→ **WORK ITEM**:
Please rewrite the items from the line with "Log line for the compass" up to and including the line with "Entry: 4.1 kg", replacing "Input format" with "Required format" and changing nothing else. Leave the pictures out of your answer.

→ **PROVIDED DATA**:
################
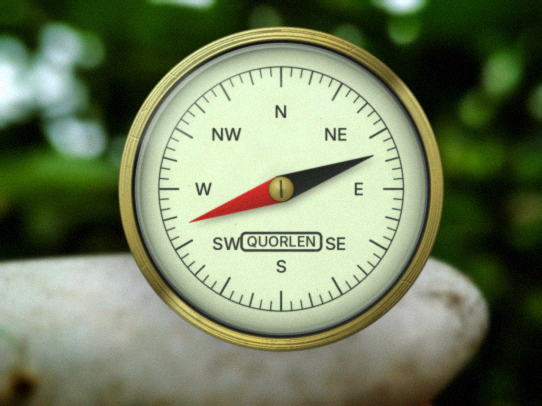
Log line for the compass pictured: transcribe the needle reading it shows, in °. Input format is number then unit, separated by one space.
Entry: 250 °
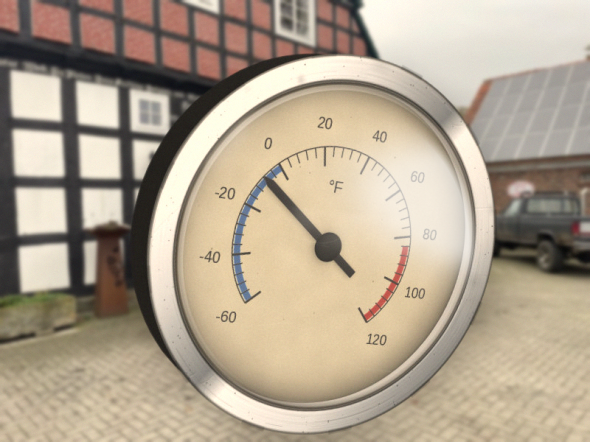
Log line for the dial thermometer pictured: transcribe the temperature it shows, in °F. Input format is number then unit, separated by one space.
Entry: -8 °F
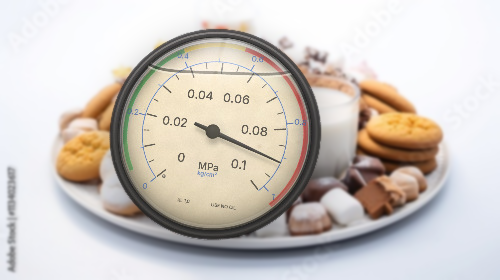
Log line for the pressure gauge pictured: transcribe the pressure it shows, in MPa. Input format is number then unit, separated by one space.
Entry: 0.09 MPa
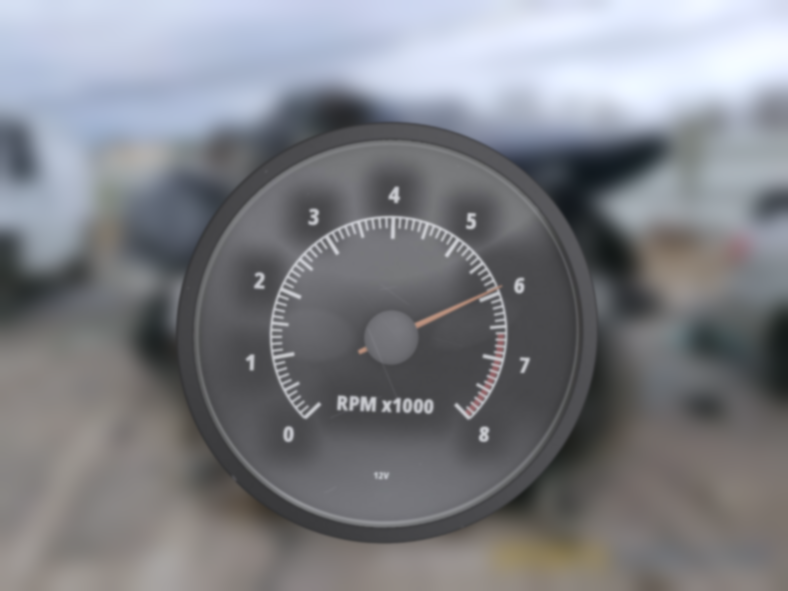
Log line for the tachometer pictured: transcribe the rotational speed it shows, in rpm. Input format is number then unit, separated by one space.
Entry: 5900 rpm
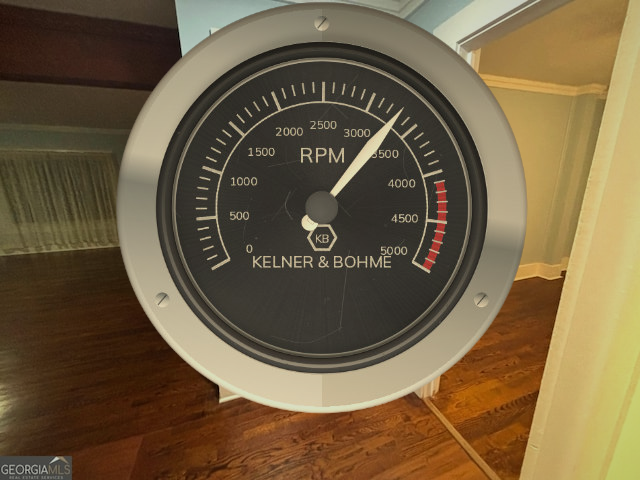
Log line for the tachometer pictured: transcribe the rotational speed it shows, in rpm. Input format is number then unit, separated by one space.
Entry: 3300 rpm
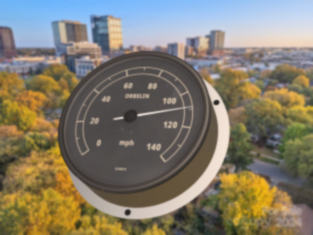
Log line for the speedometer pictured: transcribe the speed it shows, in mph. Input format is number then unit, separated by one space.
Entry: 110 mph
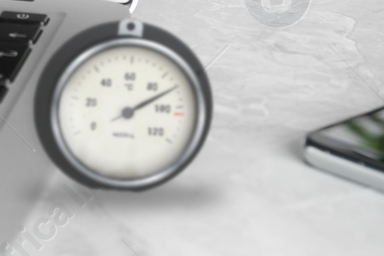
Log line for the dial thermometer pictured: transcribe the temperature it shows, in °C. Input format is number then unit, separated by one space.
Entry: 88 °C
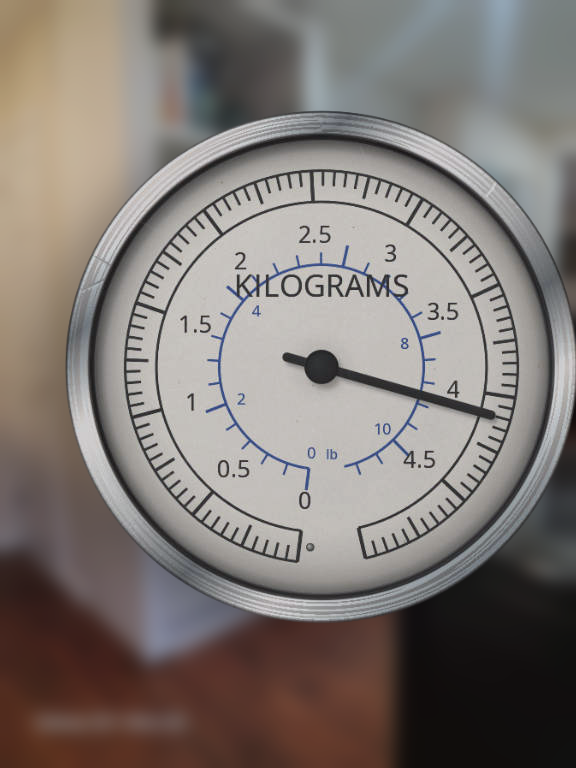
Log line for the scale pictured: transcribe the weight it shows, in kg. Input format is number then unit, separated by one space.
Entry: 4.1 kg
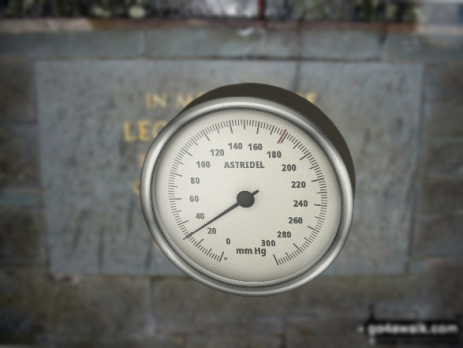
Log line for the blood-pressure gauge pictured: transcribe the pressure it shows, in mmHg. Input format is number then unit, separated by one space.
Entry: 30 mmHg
################
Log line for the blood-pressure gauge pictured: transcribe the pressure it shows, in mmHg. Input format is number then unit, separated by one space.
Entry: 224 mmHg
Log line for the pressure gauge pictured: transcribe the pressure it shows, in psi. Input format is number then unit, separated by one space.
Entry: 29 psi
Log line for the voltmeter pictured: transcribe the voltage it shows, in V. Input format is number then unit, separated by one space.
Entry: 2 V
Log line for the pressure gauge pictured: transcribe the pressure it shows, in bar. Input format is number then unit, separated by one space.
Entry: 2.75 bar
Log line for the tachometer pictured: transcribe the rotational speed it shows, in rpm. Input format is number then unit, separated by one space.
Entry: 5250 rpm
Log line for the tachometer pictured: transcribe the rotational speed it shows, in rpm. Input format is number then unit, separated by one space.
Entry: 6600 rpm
################
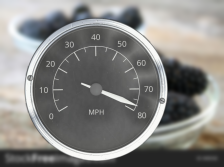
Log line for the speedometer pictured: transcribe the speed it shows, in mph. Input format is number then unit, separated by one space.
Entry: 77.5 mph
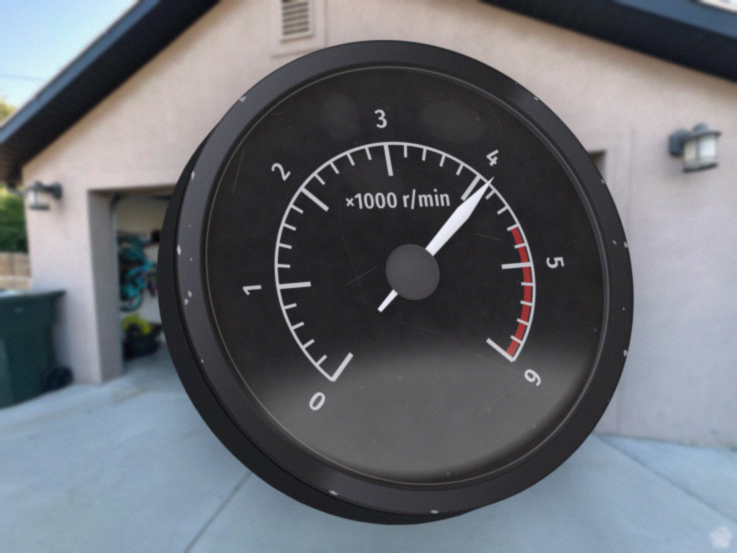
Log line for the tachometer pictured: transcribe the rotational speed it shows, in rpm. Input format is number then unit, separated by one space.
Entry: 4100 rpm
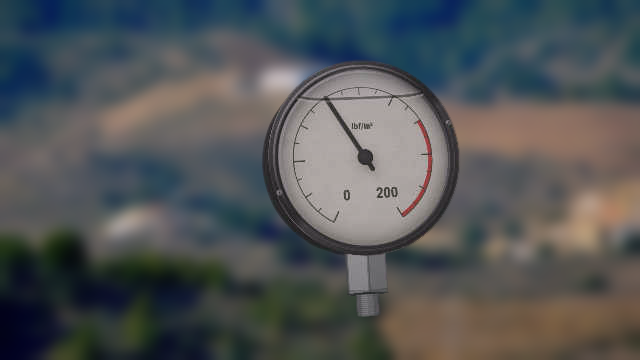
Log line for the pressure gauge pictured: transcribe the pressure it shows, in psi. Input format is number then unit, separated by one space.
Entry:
################
→ **REPLY**:
Log line for the compass pictured: transcribe the needle reading it shows, in °. Required format is number then unit, separated by one space.
Entry: 250 °
Log line for the dial thermometer pictured: transcribe the temperature it shows, in °F. Required format is number then unit, separated by one space.
Entry: -8 °F
Log line for the pressure gauge pictured: transcribe the pressure it shows, in MPa. Required format is number then unit, separated by one space.
Entry: 0.09 MPa
Log line for the tachometer pictured: transcribe the rotational speed it shows, in rpm. Required format is number then unit, separated by one space.
Entry: 5900 rpm
Log line for the tachometer pictured: transcribe the rotational speed it shows, in rpm. Required format is number then unit, separated by one space.
Entry: 3300 rpm
Log line for the speedometer pictured: transcribe the speed it shows, in mph. Required format is number then unit, separated by one space.
Entry: 110 mph
Log line for the dial thermometer pictured: transcribe the temperature it shows, in °C. Required format is number then unit, separated by one space.
Entry: 88 °C
Log line for the scale pictured: transcribe the weight it shows, in kg. Required format is number then unit, separated by one space.
Entry: 4.1 kg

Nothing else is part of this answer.